◆ **Task requirements**: Print exactly the lines below between the line containing "nose: (93, 77)" and the line containing "left eye: (374, 81)", counting both of those lines. Leave pictures out.

◆ **Extracted data**:

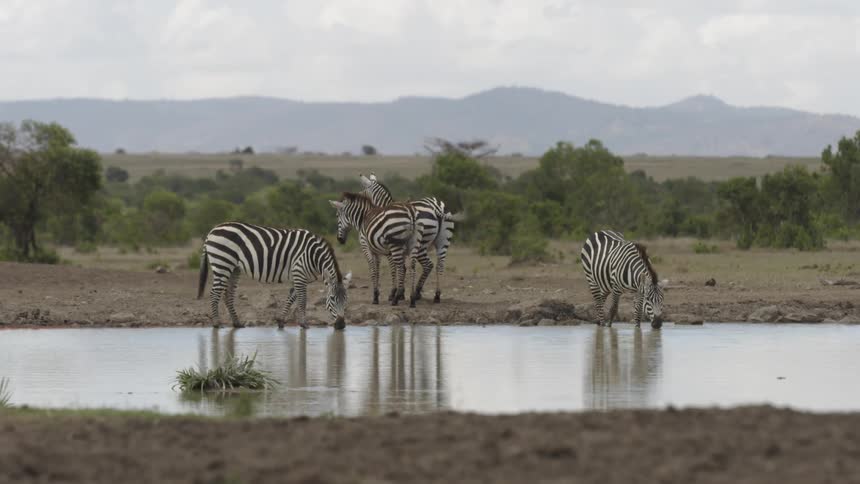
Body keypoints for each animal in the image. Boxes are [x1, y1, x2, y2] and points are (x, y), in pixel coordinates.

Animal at [197, 222, 352, 330]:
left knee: (228, 295)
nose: (341, 325)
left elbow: (291, 298)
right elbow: (302, 300)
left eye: (346, 299)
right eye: (332, 299)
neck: (313, 255)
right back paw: (217, 323)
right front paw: (304, 324)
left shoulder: (300, 277)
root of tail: (212, 231)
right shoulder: (299, 272)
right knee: (214, 293)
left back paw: (237, 323)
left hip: (234, 268)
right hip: (222, 263)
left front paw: (281, 321)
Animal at [358, 172, 460, 304]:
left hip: (422, 244)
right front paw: (401, 293)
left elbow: (398, 268)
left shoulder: (392, 248)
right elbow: (403, 268)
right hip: (443, 241)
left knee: (428, 265)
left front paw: (396, 294)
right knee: (440, 265)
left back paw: (417, 293)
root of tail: (437, 207)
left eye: (362, 194)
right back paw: (436, 295)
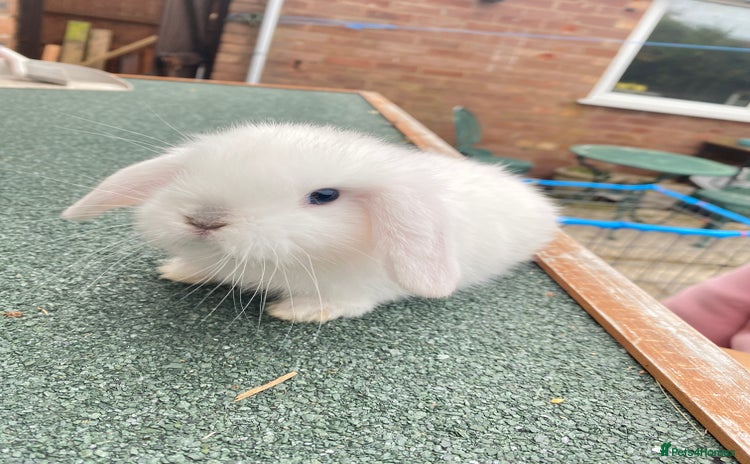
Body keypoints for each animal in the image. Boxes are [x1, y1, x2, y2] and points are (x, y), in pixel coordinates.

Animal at [62, 123, 558, 323]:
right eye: (189, 171)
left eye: (324, 197)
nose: (204, 219)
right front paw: (180, 269)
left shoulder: (358, 289)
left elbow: (345, 303)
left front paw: (297, 311)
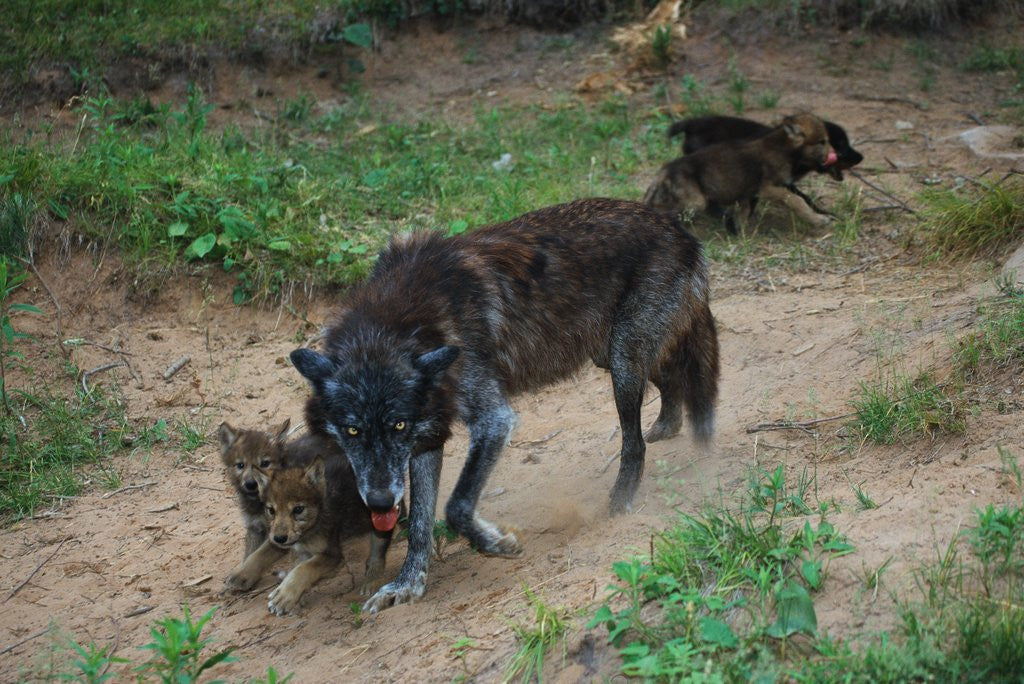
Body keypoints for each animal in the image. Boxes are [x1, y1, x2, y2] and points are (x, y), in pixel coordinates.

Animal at [223, 433, 397, 615]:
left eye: (298, 509)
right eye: (271, 510)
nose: (279, 538)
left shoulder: (331, 554)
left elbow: (304, 569)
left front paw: (284, 595)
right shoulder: (298, 550)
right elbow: (282, 561)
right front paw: (295, 599)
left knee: (380, 546)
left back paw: (373, 578)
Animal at [290, 197, 720, 613]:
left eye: (397, 425)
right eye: (352, 430)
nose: (380, 503)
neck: (402, 321)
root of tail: (677, 228)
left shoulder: (493, 420)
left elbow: (456, 506)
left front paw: (496, 543)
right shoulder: (426, 440)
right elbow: (420, 524)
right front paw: (408, 585)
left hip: (622, 361)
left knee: (635, 442)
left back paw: (621, 500)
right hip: (610, 356)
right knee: (668, 379)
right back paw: (667, 425)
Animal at [645, 113, 836, 233]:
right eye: (822, 142)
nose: (833, 156)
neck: (785, 149)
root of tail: (666, 168)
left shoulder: (751, 192)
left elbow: (744, 212)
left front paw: (739, 232)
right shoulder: (767, 188)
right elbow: (797, 201)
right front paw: (818, 220)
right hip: (695, 202)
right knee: (665, 210)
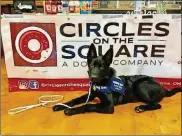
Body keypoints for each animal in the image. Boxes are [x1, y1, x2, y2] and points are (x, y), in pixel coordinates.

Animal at [52, 43, 181, 116]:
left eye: (102, 67)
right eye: (92, 65)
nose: (93, 77)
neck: (101, 83)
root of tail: (163, 88)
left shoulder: (108, 107)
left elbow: (88, 106)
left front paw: (71, 110)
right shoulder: (91, 94)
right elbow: (75, 99)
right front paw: (61, 105)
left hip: (140, 84)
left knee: (157, 104)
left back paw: (141, 107)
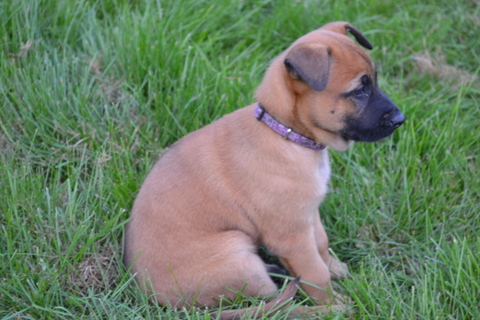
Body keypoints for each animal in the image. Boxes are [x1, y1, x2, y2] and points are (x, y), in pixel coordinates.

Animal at [124, 21, 404, 318]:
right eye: (358, 91)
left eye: (374, 81)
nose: (401, 119)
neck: (287, 135)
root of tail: (165, 304)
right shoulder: (291, 236)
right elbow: (314, 273)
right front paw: (333, 304)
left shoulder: (308, 214)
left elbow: (321, 244)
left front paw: (337, 269)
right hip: (239, 254)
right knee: (275, 305)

◆ **Exercise output**:
nose: (93, 77)
neck: (101, 83)
root of tail: (163, 88)
left shoulder: (108, 107)
left elbow: (88, 106)
left front paw: (71, 110)
right shoulder: (91, 94)
right elbow: (75, 99)
right front paw: (61, 105)
left hip: (140, 84)
left knee: (157, 104)
left back paw: (141, 107)
Body keypoints for each animal in the image. Boxes are [x1, y1, x2, y2] and points are (x, y), in pixel coordinates.

Animal at [124, 21, 404, 318]:
right eye: (358, 91)
left eye: (374, 81)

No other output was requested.